Quando eu era menina (ora, ainda sou, mas eu já fui mais menina ainda) falava a língua das crianças. Criança tem vocabulário próprio, nem sempre composto de palavras. Fazem parte do léxico infantil as "figas", os "adoletas", a "salada mista". Ah... Coisas de infância. Naquele tempo quando a Menina criança brigava com outra amiguinha, juntava as mãos com os dedos entrelaçados, virava as palmas para a pessoinha e dizia: "Tô de mal!". Tudo isso com a cara bem emburrada, bochechas vermelhas de raiva, olhar desafiador. Era coisa séria "ficar de mal". Principalmente para alguém que nunca falava palavrão. Abro parênteses:
( Dizem que nosso nível de stress é inversamente proporcional ao número de palavrões que falamos.
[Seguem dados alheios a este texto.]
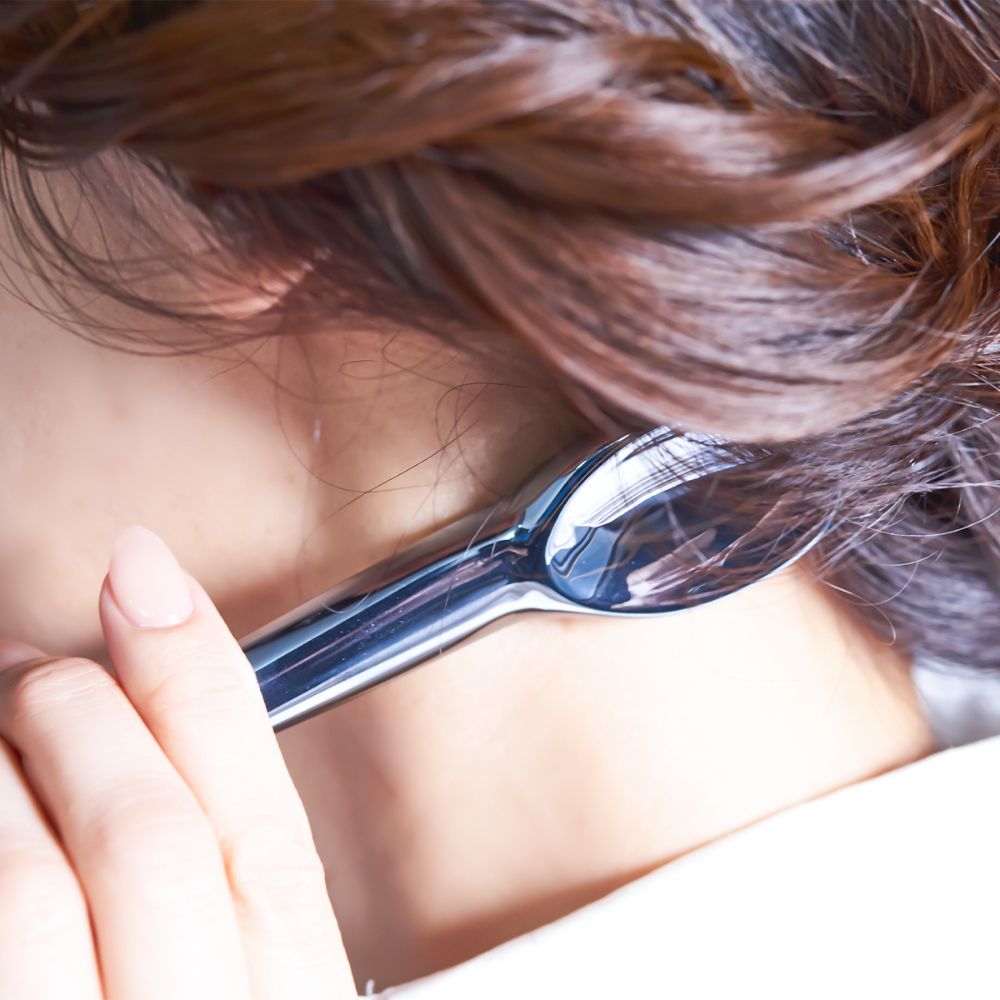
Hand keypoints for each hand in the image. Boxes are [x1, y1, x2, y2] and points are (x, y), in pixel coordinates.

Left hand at [0, 526, 357, 999]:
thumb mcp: (248, 983)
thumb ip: (222, 860)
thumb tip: (160, 686)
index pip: (250, 820)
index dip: (196, 675)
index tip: (143, 574)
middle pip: (148, 838)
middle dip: (80, 713)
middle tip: (34, 675)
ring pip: (30, 886)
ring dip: (5, 765)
Vide texto de Pedro Ivo Resende, antes atribuído erroneamente ao Veríssimo. O fato é que eu não falo palavrão. Não falo palavrão pelo mesmo motivo que você não fala japonês: não me ensinaram. E sou feliz assim.)
Fecho parênteses. Ficar "de mal" era o clímax da raiva, a maior demonstração de indignação. Era um protesto calado, mas eloqüente. Mais ainda: era sinal de que a amizade corria perigo. E criança dá mais valor a amizade, não me pergunte por quê. Só sei que não demorava muito tempo para uma das partes envolvidas estender a mão, mostrando o dedo mindinho, dizendo "vamos ficar de bem?". E dávamos os dedos mindinhos, e estávamos "de bem" de novo. Sem mágoas, sem remorso, sem risco algum para a amizade. Era mais fácil quando eu era criança. Hoje estou "de mal" de tanta coisa. Nem quero aqui fazer uma retrospectiva de meu 2006. Estou "de mal" com 2006. Começo 2007 não com o pé direito, mas com a mão estendida, dedo mindinho em riste: quero ficar "de bem" com o ano novo. Sei que não é tão simples como era na infância, mas ainda acredito ser possível. Ainda sou Menina. E quero ficar "de bem" com a vida.